Demand for higher power density drives innovative solutions for power tools

The configuration of DC motors in power tools has changed significantly from brushed DC to more reliable and efficient brushless DC (BLDC) solutions. Typical brushed DC topologies such as chopper configurations usually implement one or two power metal oxide semiconductor field effect transistors (MOSFETs) depending on whether the bidirectional switch is used or not. On the other hand, a three-phase BLDC configuration requires three half-bridges or at least six field effect transistors (FETs), so the shift from brush current to brushless current means that the global power tool FET total regional market has increased by 3 to 6 times (see figure 1).

Author: Texas Instruments Brett Barr

The configuration of DC motors in power tools has changed significantly from brushed DC to more reliable and efficient brushless DC (BLDC) solutions.
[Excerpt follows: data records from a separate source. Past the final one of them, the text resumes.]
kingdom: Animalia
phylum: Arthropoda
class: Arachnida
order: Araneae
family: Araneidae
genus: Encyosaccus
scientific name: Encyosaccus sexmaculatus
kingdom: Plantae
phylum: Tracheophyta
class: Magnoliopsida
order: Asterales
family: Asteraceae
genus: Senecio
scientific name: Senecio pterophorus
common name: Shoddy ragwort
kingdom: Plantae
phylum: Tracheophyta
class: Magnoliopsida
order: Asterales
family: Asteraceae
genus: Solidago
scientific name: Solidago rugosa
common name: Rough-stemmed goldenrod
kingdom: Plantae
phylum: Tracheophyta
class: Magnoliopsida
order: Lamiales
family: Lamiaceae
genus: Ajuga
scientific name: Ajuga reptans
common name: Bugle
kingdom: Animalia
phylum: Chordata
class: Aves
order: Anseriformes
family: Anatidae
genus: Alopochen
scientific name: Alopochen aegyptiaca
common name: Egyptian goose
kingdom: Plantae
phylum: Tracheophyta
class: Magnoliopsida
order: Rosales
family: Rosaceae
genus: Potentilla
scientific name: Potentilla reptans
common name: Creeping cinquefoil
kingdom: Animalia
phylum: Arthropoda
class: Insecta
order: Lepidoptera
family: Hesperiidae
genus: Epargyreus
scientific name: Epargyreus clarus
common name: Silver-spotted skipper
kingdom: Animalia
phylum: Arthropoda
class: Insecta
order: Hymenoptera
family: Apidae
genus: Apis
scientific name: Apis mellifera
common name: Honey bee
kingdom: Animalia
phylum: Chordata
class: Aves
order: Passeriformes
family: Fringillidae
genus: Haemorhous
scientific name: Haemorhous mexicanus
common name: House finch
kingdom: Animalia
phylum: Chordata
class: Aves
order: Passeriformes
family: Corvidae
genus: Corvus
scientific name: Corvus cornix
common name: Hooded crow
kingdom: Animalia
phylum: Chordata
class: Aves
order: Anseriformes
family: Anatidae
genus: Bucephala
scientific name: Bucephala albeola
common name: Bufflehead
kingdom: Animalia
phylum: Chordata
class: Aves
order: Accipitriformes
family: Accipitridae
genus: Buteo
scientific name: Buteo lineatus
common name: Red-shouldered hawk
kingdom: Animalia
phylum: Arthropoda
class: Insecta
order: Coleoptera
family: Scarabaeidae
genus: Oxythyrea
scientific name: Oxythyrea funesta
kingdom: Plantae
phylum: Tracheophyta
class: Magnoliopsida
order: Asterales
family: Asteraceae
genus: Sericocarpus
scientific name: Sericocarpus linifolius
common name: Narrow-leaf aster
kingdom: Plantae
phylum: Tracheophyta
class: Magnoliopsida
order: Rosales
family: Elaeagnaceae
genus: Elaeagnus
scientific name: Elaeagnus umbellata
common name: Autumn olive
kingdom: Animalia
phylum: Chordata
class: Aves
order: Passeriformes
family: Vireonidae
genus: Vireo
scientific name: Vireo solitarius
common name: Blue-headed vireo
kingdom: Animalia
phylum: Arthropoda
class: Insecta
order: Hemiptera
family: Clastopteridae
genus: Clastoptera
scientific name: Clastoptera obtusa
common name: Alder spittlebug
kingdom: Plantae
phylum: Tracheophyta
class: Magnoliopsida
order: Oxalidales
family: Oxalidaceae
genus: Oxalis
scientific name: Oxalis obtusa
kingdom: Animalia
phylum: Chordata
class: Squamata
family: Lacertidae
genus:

Typical brushed DC topologies such as chopper configurations usually implement one or two power metal oxide semiconductor field effect transistors (MOSFETs) depending on whether the bidirectional switch is used or not. On the other hand, a three-phase BLDC configuration requires three half-bridges or at least six field effect transistors (FETs), so the shift from brush current to brushless current means that the global power tool FET total regional market has increased by 3 to 6 times (see figure 1).

Demand for higher power density drives innovative solutions for power tools
Figure 1: Switching from a brushed topology to a brushless topology means a 6-fold increase in the number of FETs

But BLDC design puts forward new technical requirements on these FETs. For example, if a 6-fold increase in the number of FETs on a circuit board also means a 6-fold increase in the printed circuit board (PCB) area required to drive the motor, then the BLDC design is unlikely to still be suitable for manufacturers of electric tools and gardening tools. Power electronics are usually located in the handles of these tools; therefore, to accommodate the smallest hand sizes, applications are often greatly affected by space constraints (see Figure 2). The market needs solutions with higher power density, in other words, FETs that need to handle more current in a narrow space.

Demand for higher power density drives innovative solutions for power tools
Figure 2: In most power tools, the Electronic equipment is located in the handle

Traditionally, FETs suitable for driving high-power motors have large and heavy packages, such as TO-220, DPAK and D2PAK. However, the latest quad flat no-lead (QFN) packages such as TI’s small leadless package (SON) 5mm×6mm FET can provide a smaller package resistance between the silicon chip and the source pin. Smaller resistance per unit area means less conduction loss per unit area, and it also means higher current capability and power density. Therefore, as the resistance per unit area (RSP) of FET silicon continues to decrease (roughly equivalent to half of each generation of products in the past), it is not surprising that QFN solutions in the power tools, garden tools, and household appliances industries have seen rapid growth. These smaller FETs are now generally capable of driving DC motor currents of up to 30A or higher; even for higher power designs, using multiple QFNs in parallel is sometimes more suitable for larger packages. After all, two 5mm×6mm devices are at 60mm2The total PCB area of ​​D2PAK is still only equivalent to a small part of the size of a D2PAK. The total PCB space of D2PAK is about 10mm×15mm, which is 150mm.2(See Figure 3).

Demand for higher power density drives innovative solutions for power tools
Figure 3: PCB space required for the half-bridge (not drawn to scale)

TI recently attributed this trend to a logical conclusion by vertically integrating two FETs into a single package, providing the entire half-bridge in a SON 5mm×6mm power module. The 40V CSD88584Q5DC and 60V CSD88599Q5DC use the same stacked die technology as Texas Instruments’ low-voltage power modules for high-frequency power applications, while using optimized silicon to reduce conduction losses in high-current motor drive applications. In addition to reducing the parasitic inductance caused by arranging two FETs on the PCB, the vertical integration of two FETs can accommodate more silicon in the same package, thereby achieving higher power density than discrete QFN devices.

These devices also have a thermally enhanced DualCool™ package with an exposed metal top. Therefore, although there are still some circumstances, power tool manufacturers may prefer to use TO-220 FETs for surface mount FETs, because these FETs can be mounted on large heat sinks to remove heat from the PCB, but these power modules use The QFN package provides the same benefits. For example, even in the most ideal thermal environment, it is generally discouraged to dissipate more than 3W of power in a typical 5mm×6mm QFN. But through the proper use of heat sinks, these DualCool devices can cope with power consumption of 6W or more, the power density has doubled, and the PCB footprint has been reduced by half.

Nowadays, power density becomes the most important factor when introducing the more popular BLDC motors in power tools, garden tools, and battery-powered household appliances. TI’s new power module solutions can achieve this goal on an unprecedented level.